# [Exercise brief]
Print every one of the entries below without changing a single character, keeping each line as it stands.

# [Material for this task]
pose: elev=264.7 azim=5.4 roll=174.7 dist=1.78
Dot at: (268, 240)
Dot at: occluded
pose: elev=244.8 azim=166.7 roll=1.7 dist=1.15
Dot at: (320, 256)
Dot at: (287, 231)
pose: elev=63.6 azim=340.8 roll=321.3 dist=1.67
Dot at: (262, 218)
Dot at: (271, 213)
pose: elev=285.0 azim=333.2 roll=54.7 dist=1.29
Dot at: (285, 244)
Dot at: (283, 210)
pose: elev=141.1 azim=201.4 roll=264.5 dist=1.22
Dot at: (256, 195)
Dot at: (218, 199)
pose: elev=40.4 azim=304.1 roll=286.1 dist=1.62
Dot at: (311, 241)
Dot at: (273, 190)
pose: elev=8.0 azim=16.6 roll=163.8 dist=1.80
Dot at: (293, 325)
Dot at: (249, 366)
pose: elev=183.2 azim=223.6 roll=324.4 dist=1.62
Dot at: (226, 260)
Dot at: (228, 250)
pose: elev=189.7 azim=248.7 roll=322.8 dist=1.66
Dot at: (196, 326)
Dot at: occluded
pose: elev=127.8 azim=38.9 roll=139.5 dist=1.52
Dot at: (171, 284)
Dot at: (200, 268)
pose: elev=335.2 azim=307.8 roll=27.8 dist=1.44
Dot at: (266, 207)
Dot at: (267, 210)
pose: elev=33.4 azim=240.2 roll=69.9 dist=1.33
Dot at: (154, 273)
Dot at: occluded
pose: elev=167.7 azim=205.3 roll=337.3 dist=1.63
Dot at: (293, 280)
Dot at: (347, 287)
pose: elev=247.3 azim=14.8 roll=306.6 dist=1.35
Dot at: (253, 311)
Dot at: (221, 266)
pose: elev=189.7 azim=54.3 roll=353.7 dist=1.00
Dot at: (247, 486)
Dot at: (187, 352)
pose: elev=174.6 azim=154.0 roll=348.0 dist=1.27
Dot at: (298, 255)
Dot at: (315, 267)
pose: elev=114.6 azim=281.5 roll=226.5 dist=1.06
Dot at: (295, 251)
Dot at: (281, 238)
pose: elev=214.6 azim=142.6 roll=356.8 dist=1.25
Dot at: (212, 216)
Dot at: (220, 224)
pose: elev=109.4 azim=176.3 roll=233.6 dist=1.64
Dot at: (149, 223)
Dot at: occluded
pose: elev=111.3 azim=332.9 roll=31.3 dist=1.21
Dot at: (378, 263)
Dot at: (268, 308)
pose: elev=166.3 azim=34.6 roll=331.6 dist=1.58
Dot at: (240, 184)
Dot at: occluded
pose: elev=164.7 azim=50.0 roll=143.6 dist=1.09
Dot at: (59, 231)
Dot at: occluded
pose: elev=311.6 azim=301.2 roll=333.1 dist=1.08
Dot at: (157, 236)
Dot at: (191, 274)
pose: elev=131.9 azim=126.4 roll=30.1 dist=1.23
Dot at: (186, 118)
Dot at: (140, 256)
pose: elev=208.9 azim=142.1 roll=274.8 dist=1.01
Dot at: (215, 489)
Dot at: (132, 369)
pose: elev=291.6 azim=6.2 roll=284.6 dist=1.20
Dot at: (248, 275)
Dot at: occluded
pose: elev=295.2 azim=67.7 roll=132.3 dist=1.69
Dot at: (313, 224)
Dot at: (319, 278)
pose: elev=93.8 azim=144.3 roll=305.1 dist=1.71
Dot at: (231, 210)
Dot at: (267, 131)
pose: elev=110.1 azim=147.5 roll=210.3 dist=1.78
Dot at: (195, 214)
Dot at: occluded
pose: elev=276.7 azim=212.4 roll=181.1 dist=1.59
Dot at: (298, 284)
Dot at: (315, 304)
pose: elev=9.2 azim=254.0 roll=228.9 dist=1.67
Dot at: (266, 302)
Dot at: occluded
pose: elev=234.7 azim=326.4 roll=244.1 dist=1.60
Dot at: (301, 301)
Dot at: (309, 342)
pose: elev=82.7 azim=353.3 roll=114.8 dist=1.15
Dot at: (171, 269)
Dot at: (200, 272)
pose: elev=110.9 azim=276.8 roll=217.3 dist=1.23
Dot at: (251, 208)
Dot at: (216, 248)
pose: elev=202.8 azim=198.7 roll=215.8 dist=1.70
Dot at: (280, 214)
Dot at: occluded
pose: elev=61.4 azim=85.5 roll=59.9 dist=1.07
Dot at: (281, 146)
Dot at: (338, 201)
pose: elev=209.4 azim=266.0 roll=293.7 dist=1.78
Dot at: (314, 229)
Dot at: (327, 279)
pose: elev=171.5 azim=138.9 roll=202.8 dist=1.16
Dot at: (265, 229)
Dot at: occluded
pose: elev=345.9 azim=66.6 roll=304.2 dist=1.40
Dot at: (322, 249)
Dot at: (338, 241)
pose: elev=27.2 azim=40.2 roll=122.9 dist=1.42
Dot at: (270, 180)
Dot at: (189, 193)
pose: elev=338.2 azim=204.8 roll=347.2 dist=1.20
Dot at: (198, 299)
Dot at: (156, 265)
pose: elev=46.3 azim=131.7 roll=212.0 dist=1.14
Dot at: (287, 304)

# [Solution]
pose: elev=264.7 azim=5.4 roll=174.7 dist=1.78
Dot at: (268, 240)
Dot at: occluded
pose: elev=244.8 azim=166.7 roll=1.7 dist=1.15
Dot at: (320, 256)
Dot at: (287, 231)
pose: elev=63.6 azim=340.8 roll=321.3 dist=1.67
Dot at: (262, 218)
Dot at: (271, 213)
pose: elev=285.0 azim=333.2 roll=54.7 dist=1.29
Dot at: (285, 244)
Dot at: (283, 210)
pose: elev=141.1 azim=201.4 roll=264.5 dist=1.22
Dot at: (256, 195)
Dot at: (218, 199)
pose: elev=40.4 azim=304.1 roll=286.1 dist=1.62
Dot at: (311, 241)
Dot at: (273, 190)
pose: elev=8.0 azim=16.6 roll=163.8 dist=1.80
Dot at: (293, 325)
Dot at: (249, 366)
pose: elev=183.2 azim=223.6 roll=324.4 dist=1.62
Dot at: (226, 260)
Dot at: (228, 250)
pose: elev=189.7 azim=248.7 roll=322.8 dist=1.66
Dot at: (196, 326)
Dot at: occluded
pose: elev=127.8 azim=38.9 roll=139.5 dist=1.52
Dot at: (171, 284)
Dot at: (200, 268)
pose: elev=335.2 azim=307.8 roll=27.8 dist=1.44
Dot at: (266, 207)
Dot at: (267, 210)
pose: elev=33.4 azim=240.2 roll=69.9 dist=1.33
Dot at: (154, 273)
Dot at: occluded
pose: elev=167.7 azim=205.3 roll=337.3 dist=1.63
Dot at: (293, 280)
Dot at: (347, 287)
pose: elev=247.3 azim=14.8 roll=306.6 dist=1.35
Dot at: (253, 311)
Dot at: (221, 266)
pose: elev=189.7 azim=54.3 roll=353.7 dist=1.00
Dot at: (247, 486)
Dot at: (187, 352)
pose: elev=174.6 azim=154.0 roll=348.0 dist=1.27
Dot at: (298, 255)
Dot at: (315, 267)
pose: elev=114.6 azim=281.5 roll=226.5 dist=1.06
Dot at: (295, 251)
Dot at: (281, 238)
pose: elev=214.6 azim=142.6 roll=356.8 dist=1.25
Dot at: (212, 216)
Dot at: (220, 224)
pose: elev=109.4 azim=176.3 roll=233.6 dist=1.64
Dot at: (149, 223)
Dot at: occluded
pose: elev=111.3 azim=332.9 roll=31.3 dist=1.21
Dot at: (378, 263)
Dot at: (268, 308)
pose: elev=166.3 azim=34.6 roll=331.6 dist=1.58
Dot at: (240, 184)
Dot at: occluded
pose: elev=164.7 azim=50.0 roll=143.6 dist=1.09
Dot at: (59, 231)
Dot at: occluded
pose: elev=311.6 azim=301.2 roll=333.1 dist=1.08
Dot at: (157, 236)
Dot at: (191, 274)
pose: elev=131.9 azim=126.4 roll=30.1 dist=1.23
Dot at: (186, 118)
Dot at: (140, 256)
pose: elev=208.9 azim=142.1 roll=274.8 dist=1.01
Dot at: (215, 489)
Dot at: (132, 369)
pose: elev=291.6 azim=6.2 roll=284.6 dist=1.20
Dot at: (248, 275)
Dot at: occluded
pose: elev=295.2 azim=67.7 roll=132.3 dist=1.69
Dot at: (313, 224)
Dot at: (319, 278)
pose: elev=93.8 azim=144.3 roll=305.1 dist=1.71
Dot at: (231, 210)
Dot at: (267, 131)
pose: elev=110.1 azim=147.5 roll=210.3 dist=1.78
Dot at: (195, 214)
Dot at: occluded
pose: elev=276.7 azim=212.4 roll=181.1 dist=1.59
Dot at: (298, 284)
Dot at: (315, 304)
pose: elev=9.2 azim=254.0 roll=228.9 dist=1.67
Dot at: (266, 302)
Dot at: occluded
pose: elev=234.7 azim=326.4 roll=244.1 dist=1.60
Dot at: (301, 301)
Dot at: (309, 342)
pose: elev=82.7 azim=353.3 roll=114.8 dist=1.15
Dot at: (171, 269)
Dot at: (200, 272)
pose: elev=110.9 azim=276.8 roll=217.3 dist=1.23
Dot at: (251, 208)
Dot at: (216, 248)
pose: elev=202.8 azim=198.7 roll=215.8 dist=1.70
Dot at: (280, 214)
Dot at: occluded
pose: elev=61.4 azim=85.5 roll=59.9 dist=1.07
Dot at: (281, 146)
Dot at: (338, 201)
pose: elev=209.4 azim=266.0 roll=293.7 dist=1.78
Dot at: (314, 229)
Dot at: (327, 279)
pose: elev=171.5 azim=138.9 roll=202.8 dist=1.16
Dot at: (265, 229)
Dot at: occluded
pose: elev=345.9 azim=66.6 roll=304.2 dist=1.40
Dot at: (322, 249)
Dot at: (338, 241)
pose: elev=27.2 azim=40.2 roll=122.9 dist=1.42
Dot at: (270, 180)
Dot at: (189, 193)
pose: elev=338.2 azim=204.8 roll=347.2 dist=1.20
Dot at: (198, 299)
Dot at: (156, 265)
pose: elev=46.3 azim=131.7 roll=212.0 dist=1.14
Dot at: (287, 304)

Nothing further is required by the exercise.